The TREC Web 2009 track featured a sub-track in which the aim was to improve upon diversity in the document ranking, as introduced in Chapter 3. Recall that diversity aims to reward those document rankings in which documents that are related to subtopics of the query appear at the top. Moreover, rankings that retrieve documents relating to many subtopics are preferred to those that cover fewer subtopics. The subtopics for the TREC Web 2009 track are based on information extracted from the logs of a commercial search engine and roughly balanced in terms of popularity. When we evaluate WP-SVM on the TREC Web 2009 collection using the diversity track’s measures, cf. Table 7.4, we arrive at the same picture as for ad hoc retrieval.1 1The absolute values shown in Table 7.4 are low as compared to those obtained by the participants of that particular track (the median IA-P@10 score lies around 0.054). We note, however, that the runs presented in this chapter do not incorporate any information pertaining to the graph structure associated with the web pages, nor do they explicitly incorporate diversity information [126, 167]. The method presented here may be applied in conjunction with any diversity-improving algorithm. Pseudo relevance feedback on the collection hurts diversity using both measures. We observe the same results, although to a lesser extent, when applying pseudo relevance feedback on Wikipedia. When we use WP-SVM, however, the diversity of the document rankings is improved, as measured by both IA-P@10 and α-nDCG@10, although not significantly so.


PIC
(a) IA-P@10
PIC
(b) α-NDCG@10

Figure 7.4: Per-topic breakdown of the improvement of WP-SVM over the QL baseline on the TREC Web test collection using diversity measures.

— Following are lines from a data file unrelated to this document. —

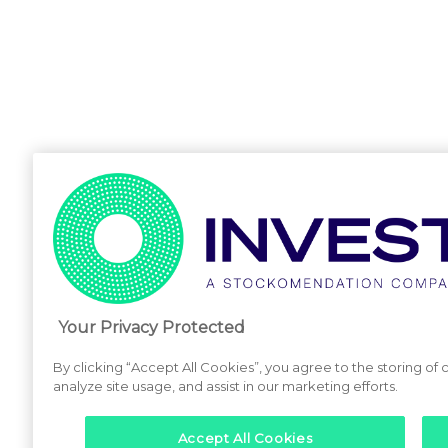
Your Privacy Protected
By clicking “Accept All Cookies”, you agree to the storing of
analyze site usage, and assist in our marketing efforts.
Accept All Cookies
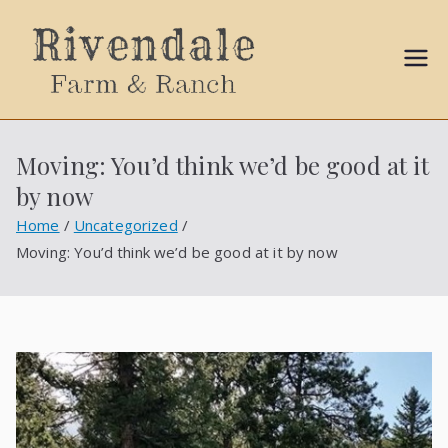
Sally
Ball
Moving: You’d think we’d be good at it
Propert
by now
ies
Home
Uncategorized
Moving: You’d think we’d be good at it by now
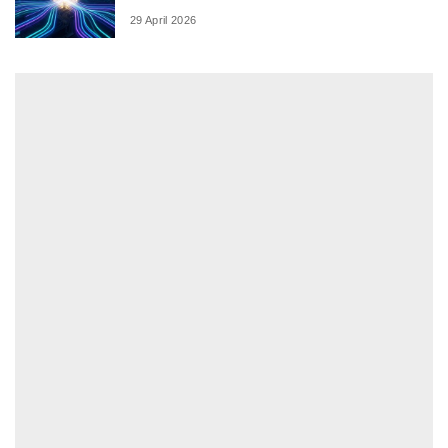
29 April 2026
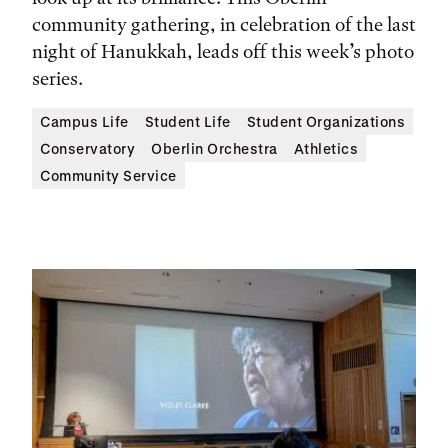
community gathering, in celebration of the last
night of Hanukkah, leads off this week’s photo
series.
Campus Life
Student Life
Student Organizations
Conservatory
Oberlin Orchestra
Athletics
Community Service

Figure 7.4 shows per-topic plots of the diversity measures, comparing the baseline to WP-SVM. From these plots it is clear why we do not obtain significant improvements; diversity is only helped on a small number of topics. Topic #49 (“flame designs”) is the only topic that is hurt. For this topic, the concepts FLAME OF RECCA and GEORDIE LAMP are retrieved. Both do not seem relevant to the topic, causing the decline in terms of diversity performance. In contrast, topics #1 (“obama family tree”) and #46 (“alexian brothers hospital”) are examples of topics that are helped. For the first, the concepts FAMILY TREE, MICHELLE OBAMA, and RULERS OF RUSSIA FAMILY TREE are identified. For the second, the concepts ALEXIANS and LIST OF HOSPITALS IN ILLINOIS are identified. In both cases, each concept refers to a different aspect of the query. Hence, the estimated query models are also diverse in these aspects which in turn helps to improve diversity in the resulting document ranking. These findings, in conjunction with the examples provided earlier, indicate that our query modeling approach caters for multiple interpretations of the query since prominent terms from the Wikipedia article associated with each identified concept are included in the query model.